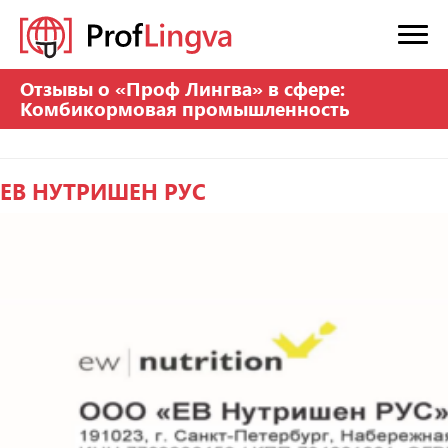
Отзывы о «Проф Лингва» в сфере:
Комбикормовая промышленность
ЕВ НУТРИШЕН РУС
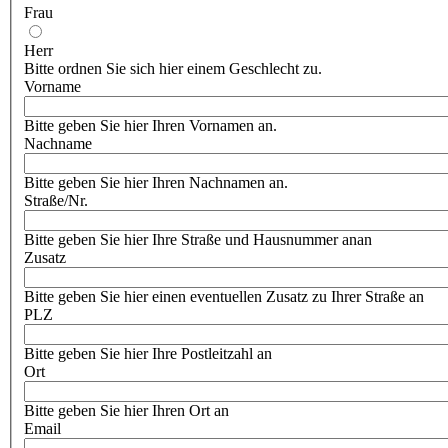
Frau
Herr
Bitte ordnen Sie sich hier einem Geschlecht zu.
Vorname
Bitte geben Sie hier Ihren Vornamen an.
Nachname
Bitte geben Sie hier Ihren Nachnamen an.
Straße/Nr.
Bitte geben Sie hier Ihre Straße und Hausnummer anan
Zusatz
Bitte geben Sie hier einen eventuellen Zusatz zu Ihrer Straße an
PLZ
Bitte geben Sie hier Ihre Postleitzahl an
Ort
Bitte geben Sie hier Ihren Ort an
Email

**ASSIGNMENT**
Retype the records in full, exactly as given, and omit the pictures.

**FINISHED TASK**
Отзывы о «Проф Лингва» в сфере:
Комбикормовая промышленность
ЕВ НУТРИШЕН РУС
Frau
Herr
Bitte ordnen Sie sich hier einem Geschlecht zu.
Vorname
Bitte geben Sie hier Ihren Vornamen an.
Nachname
Bitte geben Sie hier Ihren Nachnamen an.
Straße/Nr.
Bitte geben Sie hier Ihre Straße und Hausnummer anan
Zusatz
Bitte geben Sie hier einen eventuellen Zusatz zu Ihrer Straße an
PLZ
Bitte geben Sie hier Ihre Postleitzahl an
Ort
Bitte geben Sie hier Ihren Ort an
Email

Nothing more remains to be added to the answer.